§ Set task 1: Copy the rows below verbatim, from the start of the rows through the line containing "r4 f''8-. g''16( \acciaccatura", both ends included. Leave the pictures out.

§ Quoted text:
MolmoMotion: Language-guided 3D motion forecasting

Key Takeaways

MolmoMotion is a new AI model from Allen AI that predicts future 3D object motion using language instructions.
It works by taking a video frame, 3D points on an object, and a text description to forecast how the object will move.
MolmoMotion is open-source, with models, datasets, and code available on Hugging Face and GitHub.
This technology is highly useful for robotics, animation, and creating realistic, controllable video content.

Understanding and predicting how objects move in our world is a core challenge in artificial intelligence. While AI has gotten really good at seeing what has already happened in a video, the real power comes from forecasting what will happen next. This is where MolmoMotion: Language-guided 3D motion forecasting steps in, offering a groundbreaking approach to anticipate future object movements based on simple text instructions.

§ Set task 2: According to the MolmoMotion page, where are the model's datasets, code, and models made available?

§ Record set:
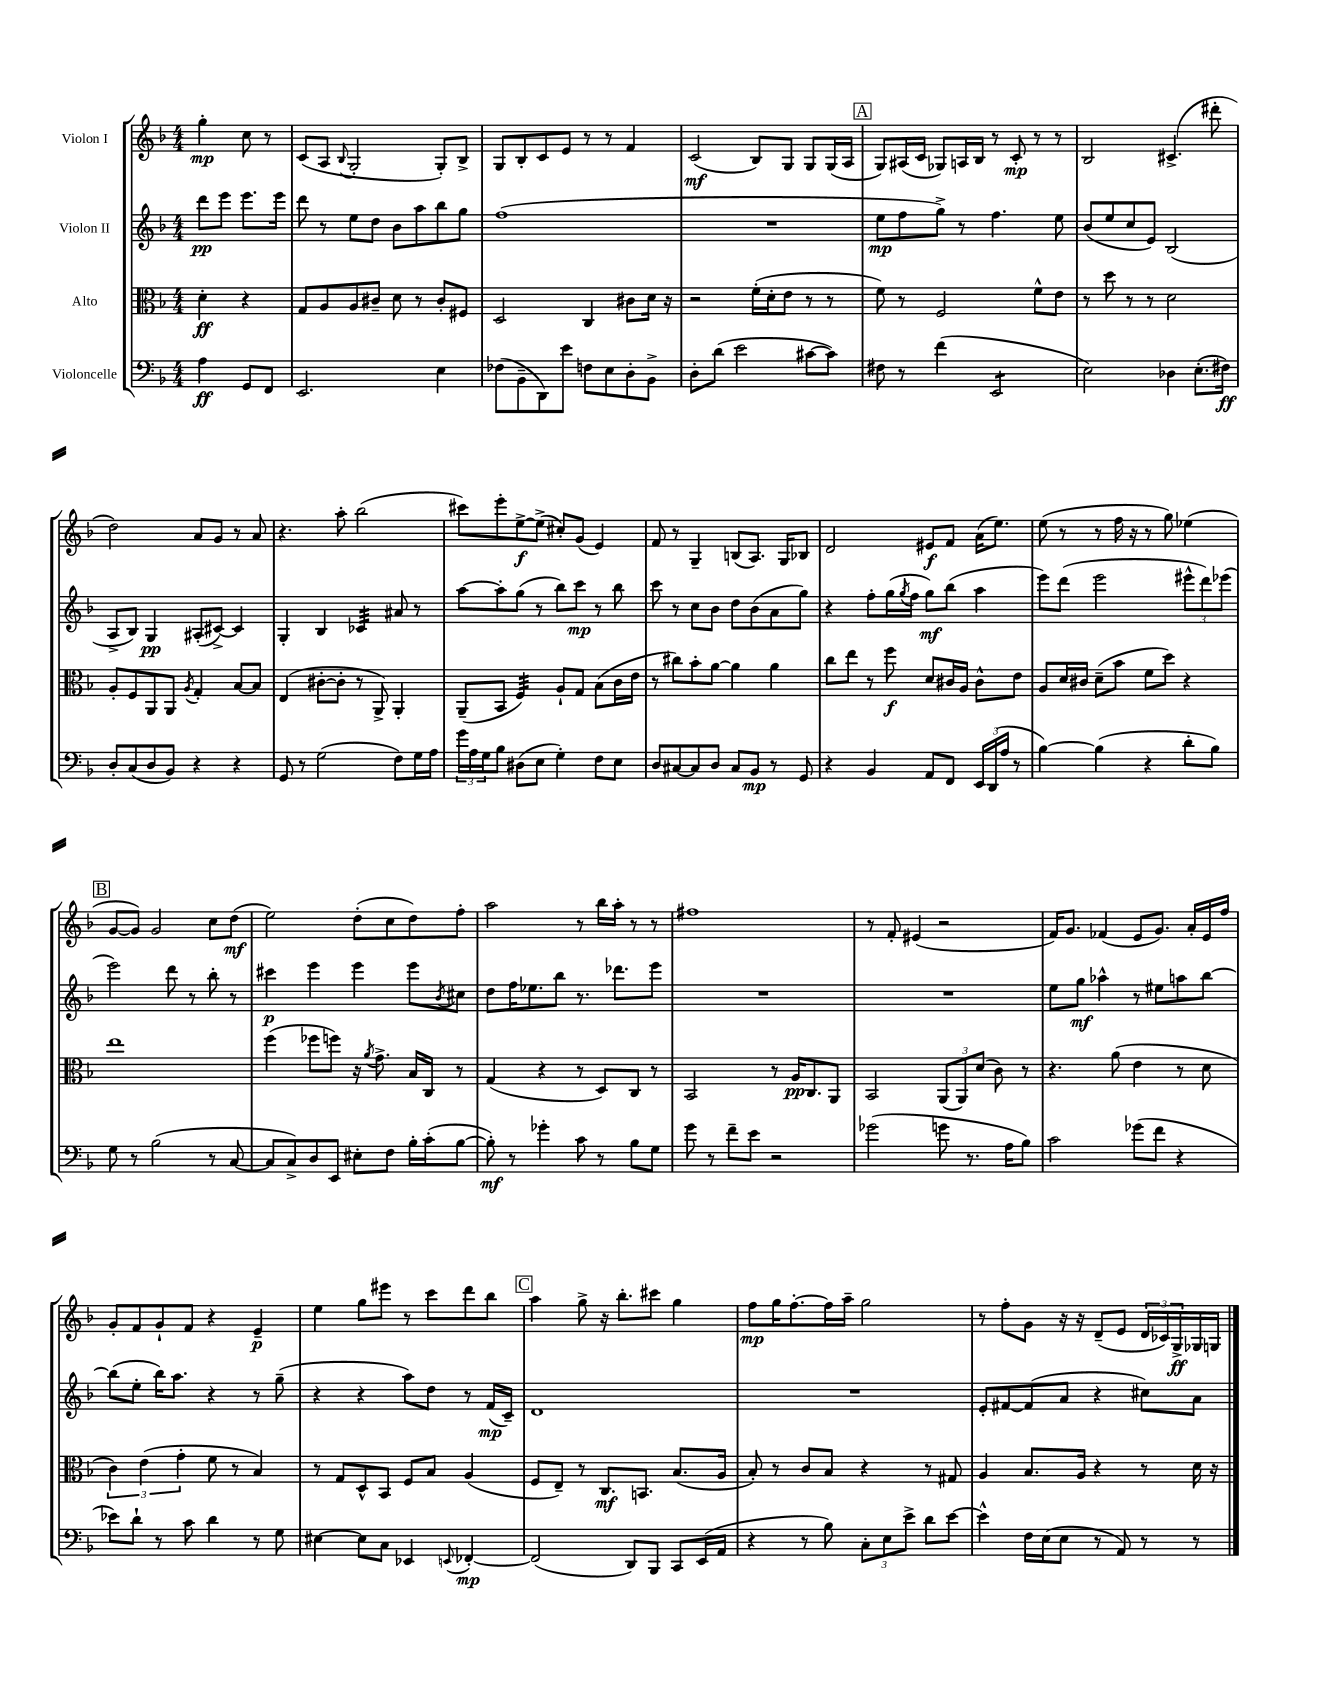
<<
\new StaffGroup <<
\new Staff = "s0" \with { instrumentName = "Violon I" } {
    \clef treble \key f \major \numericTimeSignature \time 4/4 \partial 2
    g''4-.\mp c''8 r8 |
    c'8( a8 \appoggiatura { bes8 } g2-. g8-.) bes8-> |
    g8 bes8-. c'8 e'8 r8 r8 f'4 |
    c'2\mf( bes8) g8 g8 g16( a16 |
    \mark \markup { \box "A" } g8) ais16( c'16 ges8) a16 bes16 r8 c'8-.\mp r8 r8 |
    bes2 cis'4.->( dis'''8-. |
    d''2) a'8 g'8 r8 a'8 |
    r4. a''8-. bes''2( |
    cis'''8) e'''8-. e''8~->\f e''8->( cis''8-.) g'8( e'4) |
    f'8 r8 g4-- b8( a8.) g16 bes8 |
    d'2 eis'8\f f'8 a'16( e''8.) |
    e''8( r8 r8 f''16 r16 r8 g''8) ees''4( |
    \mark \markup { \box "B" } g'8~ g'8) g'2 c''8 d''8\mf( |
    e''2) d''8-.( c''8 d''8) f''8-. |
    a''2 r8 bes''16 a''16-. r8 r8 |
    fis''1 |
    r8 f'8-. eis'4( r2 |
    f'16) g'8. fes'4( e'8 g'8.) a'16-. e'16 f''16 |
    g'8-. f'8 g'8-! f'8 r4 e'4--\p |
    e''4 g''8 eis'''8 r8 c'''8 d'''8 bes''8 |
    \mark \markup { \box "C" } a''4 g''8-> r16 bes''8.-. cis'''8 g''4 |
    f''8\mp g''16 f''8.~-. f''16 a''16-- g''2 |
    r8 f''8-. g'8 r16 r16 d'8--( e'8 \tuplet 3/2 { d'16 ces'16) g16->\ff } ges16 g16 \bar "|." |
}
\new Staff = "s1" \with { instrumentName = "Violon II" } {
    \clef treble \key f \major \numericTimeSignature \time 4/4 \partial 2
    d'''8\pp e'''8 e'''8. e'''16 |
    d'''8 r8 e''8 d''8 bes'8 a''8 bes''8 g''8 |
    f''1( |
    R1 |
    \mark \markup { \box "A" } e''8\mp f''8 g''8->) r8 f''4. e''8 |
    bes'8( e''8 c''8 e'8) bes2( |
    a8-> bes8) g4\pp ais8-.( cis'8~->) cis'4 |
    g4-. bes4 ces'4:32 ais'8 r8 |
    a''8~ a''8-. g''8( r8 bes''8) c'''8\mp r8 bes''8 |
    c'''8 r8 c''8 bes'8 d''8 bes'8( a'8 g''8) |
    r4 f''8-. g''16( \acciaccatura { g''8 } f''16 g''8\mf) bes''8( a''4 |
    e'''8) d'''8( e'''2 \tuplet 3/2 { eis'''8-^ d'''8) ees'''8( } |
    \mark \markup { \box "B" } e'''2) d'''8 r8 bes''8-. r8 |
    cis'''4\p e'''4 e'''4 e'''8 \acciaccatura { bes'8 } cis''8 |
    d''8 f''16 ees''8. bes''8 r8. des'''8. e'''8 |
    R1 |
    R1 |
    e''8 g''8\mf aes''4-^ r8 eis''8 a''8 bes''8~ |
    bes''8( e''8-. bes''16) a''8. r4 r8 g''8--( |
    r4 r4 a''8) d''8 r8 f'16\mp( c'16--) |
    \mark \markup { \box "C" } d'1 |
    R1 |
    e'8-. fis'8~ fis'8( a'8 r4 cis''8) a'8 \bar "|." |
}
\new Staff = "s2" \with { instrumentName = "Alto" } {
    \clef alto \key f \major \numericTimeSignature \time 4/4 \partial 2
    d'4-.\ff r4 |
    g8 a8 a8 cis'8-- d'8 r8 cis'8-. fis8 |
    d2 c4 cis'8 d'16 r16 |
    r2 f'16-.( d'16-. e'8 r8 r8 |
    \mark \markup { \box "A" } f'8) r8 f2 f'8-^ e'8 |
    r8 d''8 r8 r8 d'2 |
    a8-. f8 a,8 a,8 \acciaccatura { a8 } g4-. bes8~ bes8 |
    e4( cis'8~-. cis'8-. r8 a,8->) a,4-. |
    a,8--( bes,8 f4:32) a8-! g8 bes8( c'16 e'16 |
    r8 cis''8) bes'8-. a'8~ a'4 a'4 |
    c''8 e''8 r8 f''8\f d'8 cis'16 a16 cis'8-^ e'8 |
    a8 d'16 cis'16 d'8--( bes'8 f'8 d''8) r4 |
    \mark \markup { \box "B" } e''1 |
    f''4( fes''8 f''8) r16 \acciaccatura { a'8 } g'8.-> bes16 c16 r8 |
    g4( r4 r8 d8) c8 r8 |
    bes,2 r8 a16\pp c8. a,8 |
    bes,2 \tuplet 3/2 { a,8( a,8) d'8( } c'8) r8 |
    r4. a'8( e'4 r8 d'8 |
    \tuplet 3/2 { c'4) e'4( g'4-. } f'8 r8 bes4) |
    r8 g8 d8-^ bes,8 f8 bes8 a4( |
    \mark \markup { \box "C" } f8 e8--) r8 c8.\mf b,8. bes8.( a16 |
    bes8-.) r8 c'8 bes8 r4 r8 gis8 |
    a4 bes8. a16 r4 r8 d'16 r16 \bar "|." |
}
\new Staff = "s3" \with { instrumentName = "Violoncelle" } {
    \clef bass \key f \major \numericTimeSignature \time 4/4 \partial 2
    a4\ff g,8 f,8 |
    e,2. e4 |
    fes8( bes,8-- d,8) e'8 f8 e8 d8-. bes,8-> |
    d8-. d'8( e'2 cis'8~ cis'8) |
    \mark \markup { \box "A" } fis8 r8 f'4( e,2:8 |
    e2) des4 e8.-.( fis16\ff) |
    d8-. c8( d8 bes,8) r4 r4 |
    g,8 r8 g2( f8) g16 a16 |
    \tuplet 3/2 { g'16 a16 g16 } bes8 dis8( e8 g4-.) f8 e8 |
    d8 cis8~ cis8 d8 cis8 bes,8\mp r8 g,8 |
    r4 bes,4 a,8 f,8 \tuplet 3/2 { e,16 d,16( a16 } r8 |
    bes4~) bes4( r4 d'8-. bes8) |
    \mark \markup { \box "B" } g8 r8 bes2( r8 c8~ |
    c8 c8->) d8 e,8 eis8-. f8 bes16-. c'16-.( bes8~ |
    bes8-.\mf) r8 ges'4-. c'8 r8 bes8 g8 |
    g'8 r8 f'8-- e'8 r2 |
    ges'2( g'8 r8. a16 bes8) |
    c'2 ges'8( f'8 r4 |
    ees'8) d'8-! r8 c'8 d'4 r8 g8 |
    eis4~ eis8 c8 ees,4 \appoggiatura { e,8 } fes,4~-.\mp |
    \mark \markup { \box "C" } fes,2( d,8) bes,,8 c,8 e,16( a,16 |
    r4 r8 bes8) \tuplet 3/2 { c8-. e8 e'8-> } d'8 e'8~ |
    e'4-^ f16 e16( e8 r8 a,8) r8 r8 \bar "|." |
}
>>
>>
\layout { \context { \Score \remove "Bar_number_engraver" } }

§ Task response 1:
<<
\new StaffGroup <<
\new Staff = "s0" \with { instrumentName = "Violon I" } {
    \clef treble \key f \major \numericTimeSignature \time 4/4 \partial 2
    g''4-.\mp c''8 r8 |
    c'8( a8 \appoggiatura { bes8 } g2-. g8-.) bes8-> |
    g8 bes8-. c'8 e'8 r8 r8 f'4 |
    c'2\mf( bes8) g8 g8 g16( a16 |
    \mark \markup { \box "A" } g8) ais16( c'16 ges8) a16 bes16 r8 c'8-.\mp r8 r8 |
    bes2 cis'4.->( dis'''8-. |
    d''2) a'8 g'8 r8 a'8 |
    r4. a''8-. bes''2( |
    cis'''8) e'''8-. e''8~->\f e''8->( cis''8-.) g'8( e'4) |
    f'8 r8 g4-- b8( a8.) g16 bes8 |
    d'2 eis'8\f f'8 a'16( e''8.) |
    e''8( r8 r8 f''16 r16 r8 g''8) ees''4( |
    \mark \markup { \box "B" } g'8~ g'8) g'2 c''8 d''8\mf( |
    e''2) d''8-.( c''8 d''8) f''8-. |
    a''2 r8 bes''16 a''16-. r8 r8 |
    fis''1 |
    r8 f'8-. eis'4( r2 |
    f'16) g'8. fes'4( e'8 g'8.) a'16-. e'16 f''16 |
    g'8-. f'8 g'8-! f'8 r4 e'4--\p |
    e''4 g''8 eis'''8 r8 c'''8 d'''8 bes''8 |
    \mark \markup { \box "C" } a''4 g''8-> r16 bes''8.-. cis'''8 g''4 |
    f''8\mp g''16 f''8.~-. f''16 a''16-- g''2 |
    r8 f''8-. g'8 r16 r16 d'8--( e'8 \tuplet 3/2 { d'16 ces'16) g16->\ff } ges16 g16 \bar "|." |
}
\new Staff = "s1" \with { instrumentName = "Violon II" } {
    \clef treble \key f \major \numericTimeSignature \time 4/4 \partial 2
    d'''8\pp e'''8 e'''8. e'''16 |
    d'''8 r8 e''8 d''8 bes'8 a''8 bes''8 g''8 |
    f''1( |
    R1 |
    \mark \markup { \box "A" } e''8\mp f''8 g''8->) r8 f''4. e''8 |
    bes'8( e''8 c''8 e'8) bes2( |
    a8-> bes8) g4\pp ais8-.( cis'8~->) cis'4 |
    g4-. bes4 ces'4:32 ais'8 r8 |
    a''8~ a''8-. g''8( r8 bes''8) c'''8\mp r8 bes''8 |
    c'''8 r8 c''8 bes'8 d''8 bes'8( a'8 g''8) |
    r4 f''8-. g''16( \acciaccatura { g''8 } f''16 g''8\mf) bes''8( a''4 |

§ Task response 2: On Hugging Face and GitHub.